Jayme Tiomno belonged to the ‘founder’s generation’ of physicists in Brazil. He began working in relativity theory early in his career, at a time when it was not at all ‘fashionable’, through the influence of his early mentor, Mario Schenberg in São Paulo. When he went to graduate school in Princeton, in February 1948, his advisor there, John Wheeler, gave him a project in General Relativity, even though this was more than 4 years before Wheeler’s ‘turn’ from nuclear and particle physics to field theory and gravitation.
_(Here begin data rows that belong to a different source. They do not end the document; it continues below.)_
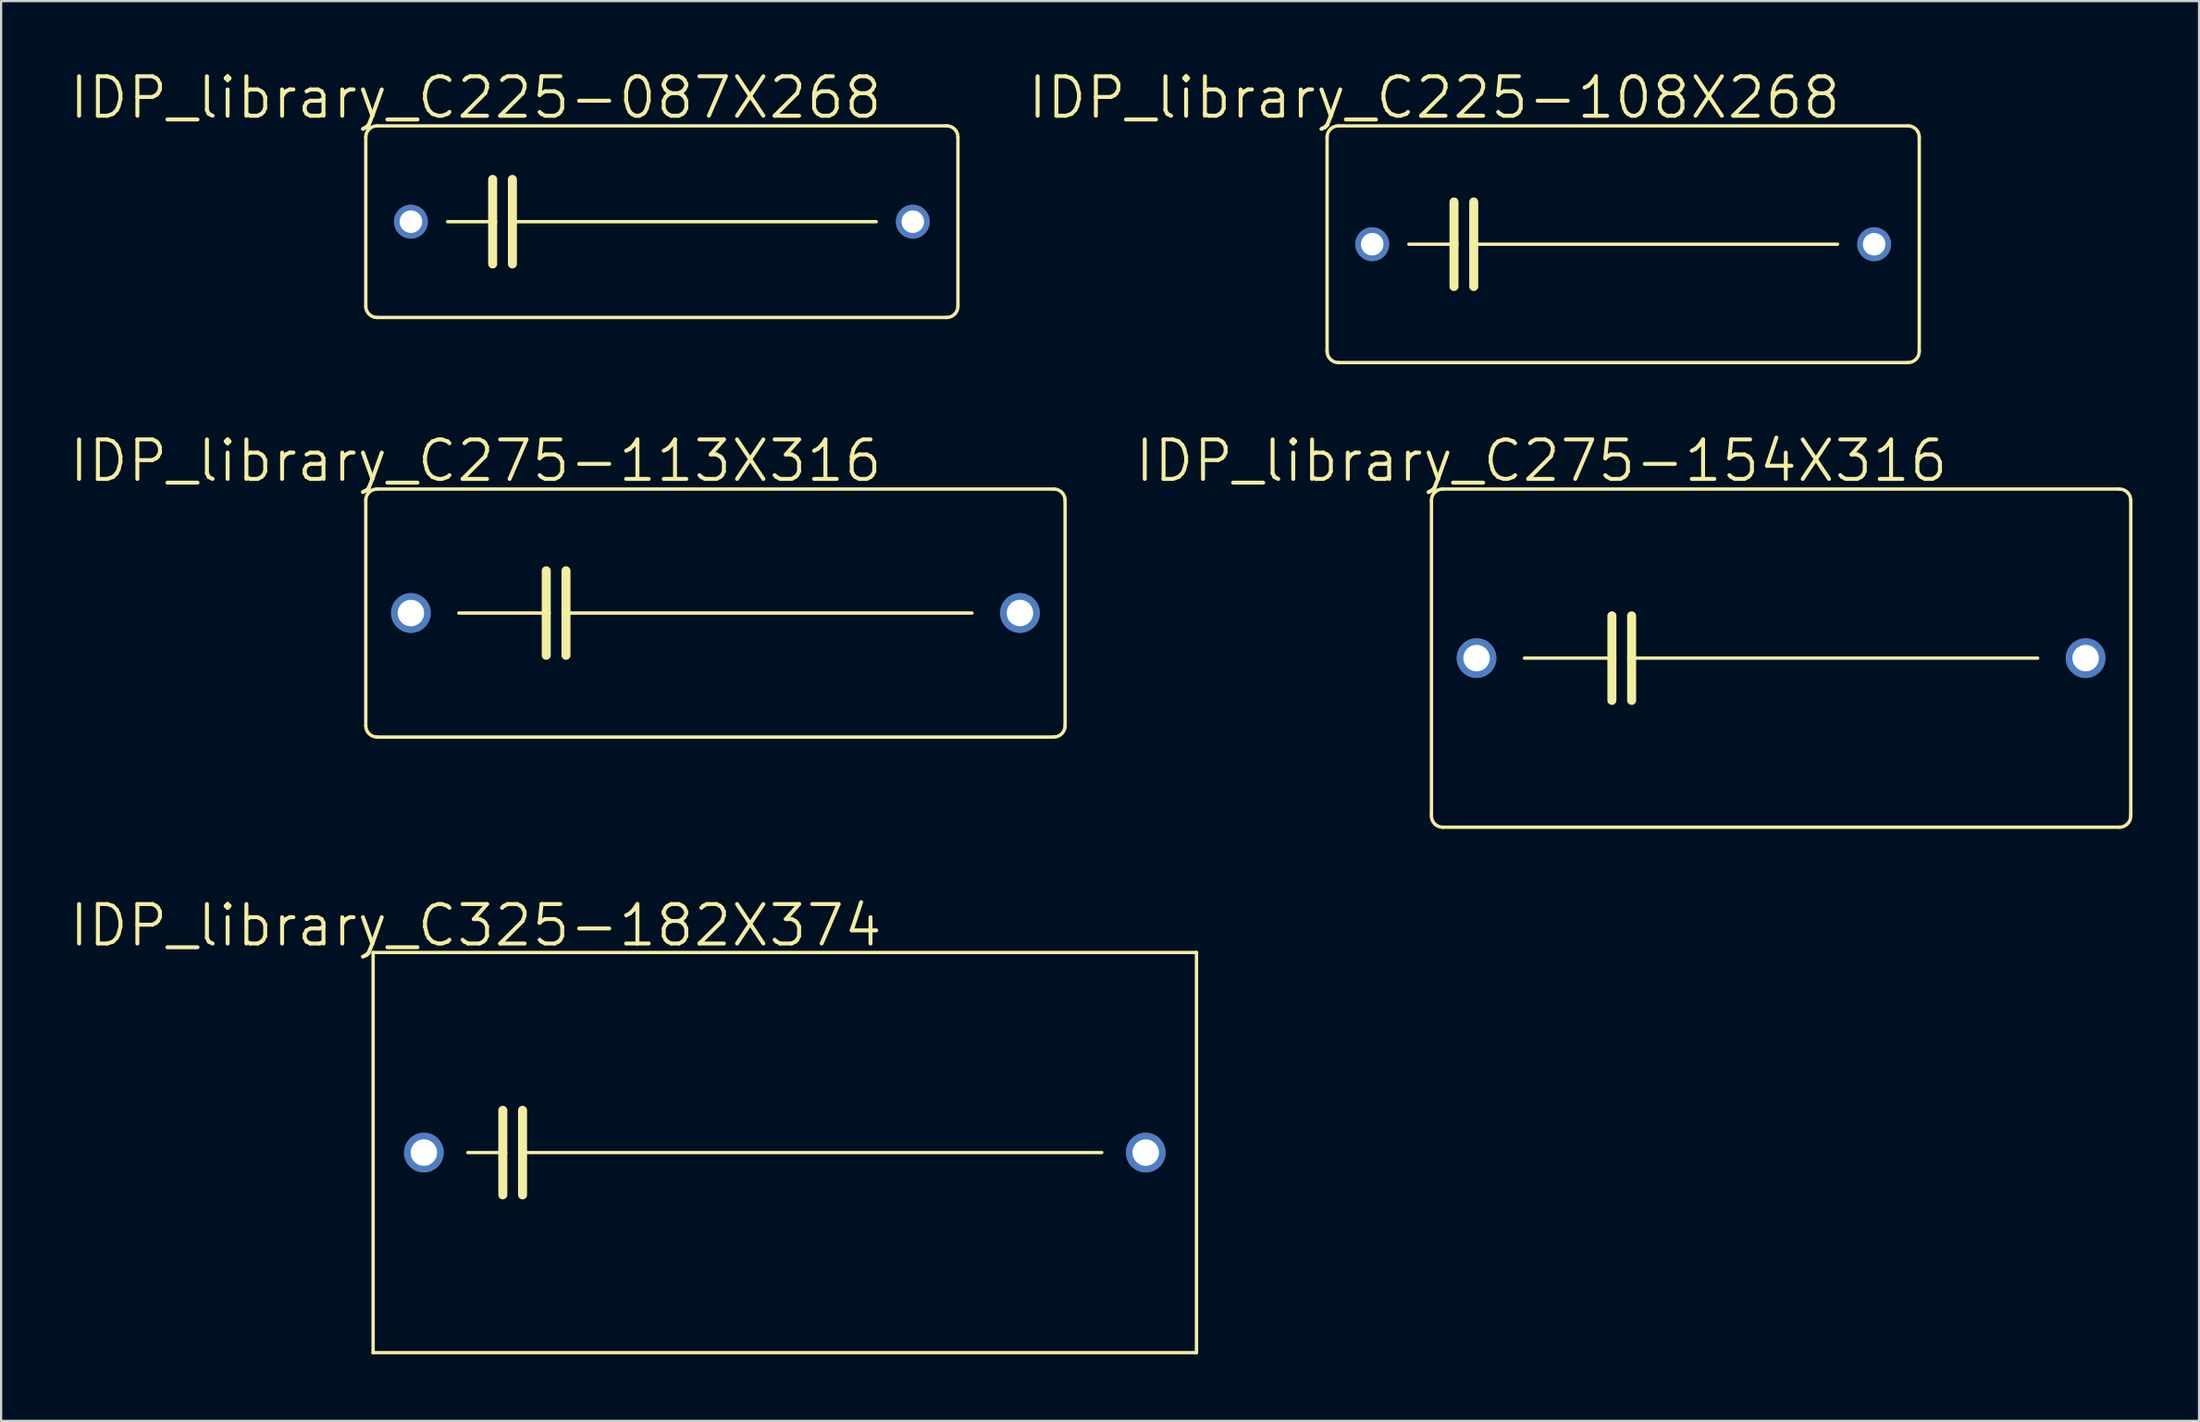
<source format=kicad_pcb>
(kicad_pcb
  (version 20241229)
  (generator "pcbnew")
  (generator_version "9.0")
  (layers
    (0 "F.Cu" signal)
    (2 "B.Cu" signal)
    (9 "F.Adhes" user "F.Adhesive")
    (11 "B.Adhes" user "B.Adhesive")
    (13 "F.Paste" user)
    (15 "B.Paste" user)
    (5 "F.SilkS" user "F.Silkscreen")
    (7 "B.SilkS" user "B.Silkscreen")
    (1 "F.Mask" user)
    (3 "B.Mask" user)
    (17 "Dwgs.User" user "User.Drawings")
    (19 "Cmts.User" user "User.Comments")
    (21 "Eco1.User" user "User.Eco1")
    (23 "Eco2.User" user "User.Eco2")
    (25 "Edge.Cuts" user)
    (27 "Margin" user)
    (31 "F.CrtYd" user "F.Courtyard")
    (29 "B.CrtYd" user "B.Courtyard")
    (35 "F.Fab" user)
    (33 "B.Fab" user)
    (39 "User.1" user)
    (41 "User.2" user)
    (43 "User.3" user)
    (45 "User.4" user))
  (footprint "IDP_library_C275-113X316"
    (layer "F.Cu")
    (at 29.172 24.577)
    (property "Reference" "IDP_library_C275-113X316" (at -10.795 -6.858 0) (layer "F.SilkS") (effects (font (size 1.778 1.778) (thickness 0.178))))
    (attr exclude_from_pos_files exclude_from_bom)
    (fp_line (start -15.748 5.08) (end -15.748 -5.08) (stroke (width 0.152) (type solid)) (layer "F.SilkS"))
    (fp_line (start -15.24 -5.588) (end 15.24 -5.588) (stroke (width 0.152) (type solid)) (layer "F.SilkS"))
    (fp_line (start -11.557 0) (end -7.62 0) (stroke (width 0.152) (type solid)) (layer "F.SilkS"))
    (fp_line (start -7.62 -1.905) (end -7.62 0) (stroke (width 0.406) (type solid)) (layer "F.SilkS"))
    (fp_line (start -7.62 0) (end -7.62 1.905) (stroke (width 0.406) (type solid)) (layer "F.SilkS"))
    (fp_line (start -6.731 -1.905) (end -6.731 0) (stroke (width 0.406) (type solid)) (layer "F.SilkS"))
    (fp_line (start -6.731 0) (end -6.731 1.905) (stroke (width 0.406) (type solid)) (layer "F.SilkS"))
    (fp_line (start -6.731 0) (end 11.557 0) (stroke (width 0.152) (type solid)) (layer "F.SilkS"))
    (fp_line (start 15.24 5.588) (end -15.24 5.588) (stroke (width 0.152) (type solid)) (layer "F.SilkS"))
    (fp_line (start 15.748 -5.08) (end 15.748 5.08) (stroke (width 0.152) (type solid)) (layer "F.SilkS"))
    (fp_arc (start -15.748 -5.08) (mid -15.59921 -5.43921) (end -15.24 -5.588) (stroke (width 0.1524) (type solid)) (layer "F.SilkS"))
    (fp_arc (start -15.24 5.588) (mid -15.59921 5.43921) (end -15.748 5.08) (stroke (width 0.1524) (type solid)) (layer "F.SilkS"))
    (fp_arc (start 15.24 -5.588) (mid 15.59921 -5.43921) (end 15.748 -5.08) (stroke (width 0.1524) (type solid)) (layer "F.SilkS"))
    (fp_arc (start 15.748 5.08) (mid 15.59921 5.43921) (end 15.24 5.588) (stroke (width 0.1524) (type solid)) (layer "F.SilkS"))
    (pad "1" thru_hole circle (at -13.716 0) (size 1.788 1.788) (drill 1.194) (layers "*.Cu" "*.Paste" "*.Mask"))
    (pad "2" thru_hole circle (at 13.716 0) (size 1.788 1.788) (drill 1.194) (layers "*.Cu" "*.Paste" "*.Mask")))
  (footprint "IDP_library_C225-087X268"
    (layer "F.Cu")
    (at 26.759 6.94)
    (property "Reference" "IDP_library_C225-087X268" (at -8.382 -5.588 0) (layer "F.SilkS") (effects (font (size 1.778 1.778) (thickness 0.178))))
    (attr exclude_from_pos_files exclude_from_bom)
    (fp_line (start -13.335 3.81) (end -13.335 -3.81) (stroke (width 0.152) (type solid)) (layer "F.SilkS"))
    (fp_line (start -12.827 -4.318) (end 12.827 -4.318) (stroke (width 0.152) (type solid)) (layer "F.SilkS"))
    (fp_line (start -9.652 0) (end -7.62 0) (stroke (width 0.152) (type solid)) (layer "F.SilkS"))
    (fp_line (start -7.62 -1.905) (end -7.62 0) (stroke (width 0.406) (type solid)) (layer "F.SilkS"))
    (fp_line (start -7.62 0) (end -7.62 1.905) (stroke (width 0.406) (type solid)) (layer "F.SilkS"))
    (fp_line (start -6.731 -1.905) (end -6.731 0) (stroke (width 0.406) (type solid)) (layer "F.SilkS"))
    (fp_line (start -6.731 0) (end -6.731 1.905) (stroke (width 0.406) (type solid)) (layer "F.SilkS"))
    (fp_line (start -6.731 0) (end 9.652 0) (stroke (width 0.152) (type solid)) (layer "F.SilkS"))
    (fp_line (start 12.827 4.318) (end -12.827 4.318) (stroke (width 0.152) (type solid)) (layer "F.SilkS"))
    (fp_line (start 13.335 -3.81) (end 13.335 3.81) (stroke (width 0.152) (type solid)) (layer "F.SilkS"))
    (fp_arc (start -13.335 -3.81) (mid -13.18621 -4.16921) (end -12.827 -4.318) (stroke (width 0.1524) (type solid)) (layer "F.SilkS"))
    (fp_arc (start -12.827 4.318) (mid -13.18621 4.16921) (end -13.335 3.81) (stroke (width 0.1524) (type solid)) (layer "F.SilkS"))
    (fp_arc (start 12.827 -4.318) (mid 13.18621 -4.16921) (end 13.335 -3.81) (stroke (width 0.1524) (type solid)) (layer "F.SilkS"))
    (fp_arc (start 13.335 3.81) (mid 13.18621 4.16921) (end 12.827 4.318) (stroke (width 0.1524) (type solid)) (layer "F.SilkS"))
    (pad "1" thru_hole circle (at -11.303 0) (size 1.524 1.524) (drill 1.016) (layers "*.Cu" "*.Paste" "*.Mask"))
    (pad "2" thru_hole circle (at 11.303 0) (size 1.524 1.524) (drill 1.016) (layers "*.Cu" "*.Paste" "*.Mask")))
  (footprint "IDP_library_C275-154X316"
    (layer "F.Cu")
    (at 77.168 26.609)
    (property "Reference" "IDP_library_C275-154X316" (at -10.795 -8.89 0) (layer "F.SilkS") (effects (font (size 1.778 1.778) (thickness 0.178))))
    (attr exclude_from_pos_files exclude_from_bom)
    (fp_line (start -15.748 7.112) (end -15.748 -7.112) (stroke (width 0.152) (type solid)) (layer "F.SilkS"))
    (fp_line (start -15.24 -7.62) (end 15.24 -7.62) (stroke (width 0.152) (type solid)) (layer "F.SilkS"))
    (fp_line (start -11.557 0) (end -7.62 0) (stroke (width 0.152) (type solid)) (layer "F.SilkS"))
    (fp_line (start -7.62 -1.905) (end -7.62 0) (stroke (width 0.406) (type solid)) (layer "F.SilkS"))
    (fp_line (start -7.62 0) (end -7.62 1.905) (stroke (width 0.406) (type solid)) (layer "F.SilkS"))
    (fp_line (start -6.731 -1.905) (end -6.731 0) (stroke (width 0.406) (type solid)) (layer "F.SilkS"))
    (fp_line (start -6.731 0) (end -6.731 1.905) (stroke (width 0.406) (type solid)) (layer "F.SilkS"))
    (fp_line (start -6.731 0) (end 11.557 0) (stroke (width 0.152) (type solid)) (layer "F.SilkS"))
    (fp_line (start 15.24 7.62) (end -15.24 7.62) (stroke (width 0.152) (type solid)) (layer "F.SilkS"))
    (fp_line (start 15.748 -7.112) (end 15.748 7.112) (stroke (width 0.152) (type solid)) (layer "F.SilkS"))
    (fp_arc (start -15.748 -7.112) (mid -15.59921 -7.47121) (end -15.24 -7.62) (stroke (width 0.1524) (type solid)) (layer "F.SilkS"))
    (fp_arc (start -15.24 7.62) (mid -15.59921 7.47121) (end -15.748 7.112) (stroke (width 0.1524) (type solid)) (layer "F.SilkS"))
    (fp_arc (start 15.24 -7.62) (mid 15.59921 -7.47121) (end 15.748 -7.112) (stroke (width 0.1524) (type solid)) (layer "F.SilkS"))
    (fp_arc (start 15.748 7.112) (mid 15.59921 7.47121) (end 15.24 7.62) (stroke (width 0.1524) (type solid)) (layer "F.SilkS"))
    (pad "1" thru_hole circle (at -13.716 0) (size 1.788 1.788) (drill 1.194) (layers "*.Cu" "*.Paste" "*.Mask"))
    (pad "2" thru_hole circle (at 13.716 0) (size 1.788 1.788) (drill 1.194) (layers "*.Cu" "*.Paste" "*.Mask")))
  (footprint "IDP_library_C225-108X268"
    (layer "F.Cu")
    (at 70.056 7.956)
    (property "Reference" "IDP_library_C225-108X268" (at -8.509 -6.604 0) (layer "F.SilkS") (effects (font (size 1.778 1.778) (thickness 0.178))))
    (attr exclude_from_pos_files exclude_from_bom)
    (fp_line (start -13.335 4.826) (end -13.335 -4.826) (stroke (width 0.152) (type solid)) (layer "F.SilkS"))
    (fp_line (start -12.827 -5.334) (end 12.827 -5.334) (stroke (width 0.152) (type solid)) (layer "F.SilkS"))
    (fp_line (start -9.652 0) (end -7.62 0) (stroke (width 0.152) (type solid)) (layer "F.SilkS"))
    (fp_line (start -7.62 -1.905) (end -7.62 0) (stroke (width 0.406) (type solid)) (layer "F.SilkS"))
    (fp_line (start -7.62 0) (end -7.62 1.905) (stroke (width 0.406) (type solid)) (layer "F.SilkS"))
    (fp_line (start -6.731 -1.905) (end -6.731 0) (stroke (width 0.406) (type solid)) (layer "F.SilkS"))
    (fp_line (start -6.731 0) (end -6.731 1.905) (stroke (width 0.406) (type solid)) (layer "F.SilkS"))
    (fp_line (start -6.731 0) (end 9.652 0) (stroke (width 0.152) (type solid)) (layer "F.SilkS"))
    (fp_line (start 12.827 5.334) (end -12.827 5.334) (stroke (width 0.152) (type solid)) (layer "F.SilkS"))
    (fp_line (start 13.335 -4.826) (end 13.335 4.826) (stroke (width 0.152) (type solid)) (layer "F.SilkS"))
    (fp_arc (start -13.335 -4.826) (mid -13.18621 -5.18521) (end -12.827 -5.334) (stroke (width 0.1524) (type solid)) (layer "F.SilkS"))
    (fp_arc (start -12.827 5.334) (mid -13.18621 5.18521) (end -13.335 4.826) (stroke (width 0.1524) (type solid)) (layer "F.SilkS"))
    (fp_arc (start 12.827 -5.334) (mid 13.18621 -5.18521) (end 13.335 -4.826) (stroke (width 0.1524) (type solid)) (layer "F.SilkS"))
    (fp_arc (start 13.335 4.826) (mid 13.18621 5.18521) (end 12.827 5.334) (stroke (width 0.1524) (type solid)) (layer "F.SilkS"))
    (pad "1" thru_hole circle (at -11.303 0) (size 1.524 1.524) (drill 1.016) (layers "*.Cu" "*.Paste" "*.Mask"))
    (pad "2" thru_hole circle (at 11.303 0) (size 1.524 1.524) (drill 1.016) (layers "*.Cu" "*.Paste" "*.Mask")))
  (footprint "IDP_library_C325-182X374"
    (layer "F.Cu")
    (at 32.296 48.893)
    (property "Reference" "IDP_library_C325-182X374" (at -13.919 -10.236 0) (layer "F.SilkS") (effects (font (size 1.778 1.778) (thickness 0.178))))
    (attr exclude_from_pos_files exclude_from_bom)
    (fp_line (start -18.542 -9.017) (end -18.542 9.017) (stroke (width 0.152) (type solid)) (layer "F.SilkS"))
    (fp_line (start -18.542 9.017) (end 18.542 9.017) (stroke (width 0.152) (type solid)) (layer "F.SilkS"))
    (fp_line (start -14.275 0) (end -12.7 0) (stroke (width 0.152) (type solid)) (layer "F.SilkS"))
    (fp_line (start -12.7 -1.905) (end -12.7 0) (stroke (width 0.406) (type solid)) (layer "F.SilkS"))
    (fp_line (start -12.7 0) (end -12.7 1.905) (stroke (width 0.406) (type solid)) (layer "F.SilkS"))
    (fp_line (start -11.811 -1.905) (end -11.811 0) (stroke (width 0.406) (type solid)) (layer "F.SilkS"))
    (fp_line (start -11.811 0) (end -11.811 1.905) (stroke (width 0.406) (type solid)) (layer "F.SilkS"))
    (fp_line (start -11.811 0) (end 14.275 0) (stroke (width 0.152) (type solid)) (layer "F.SilkS"))
    (fp_line (start 18.542 -9.017) (end -18.542 -9.017) (stroke (width 0.152) (type solid)) (layer "F.SilkS"))
    (fp_line (start 18.542 -9.017) (end 18.542 9.017) (stroke (width 0.152) (type solid)) (layer "F.SilkS"))
    (pad "1" thru_hole circle (at -16.256 0) (size 1.788 1.788) (drill 1.194) (layers "*.Cu" "*.Paste" "*.Mask"))
    (pad "2" thru_hole circle (at 16.256 0) (size 1.788 1.788) (drill 1.194) (layers "*.Cu" "*.Paste" "*.Mask")))
  (gr_rect
    (start -3 -3)
    (end 95.992 60.986)
    (stroke (width 0.1) (type default))
    (fill no)
    (layer "Edge.Cuts")))
</source>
Tiomno and Wheeler however soon discovered their mutual interest in meson decays, and Tiomno’s Masters and PhD theses were on topics from particle physics, which remained his major field of interest for the following 20 years, during which he collaborated with Abdus Salam, among others. Only when he returned to Princeton in 1971, a refugee from the oppressive dictatorship in Brazil, did he again begin working in gravitation and field theory, having missed the ‘golden age’ initiated in part by Wheeler’s group.
At the IAS, Tiomno experienced a renaissance of his interest in field theory, working with Remo Ruffini and others. He continued this work in the 1980’s after he was able to return to the CBPF in Rio de Janeiro (which he had helped to found). His participation in the Marcel Grossmann Meetings was limited but significant.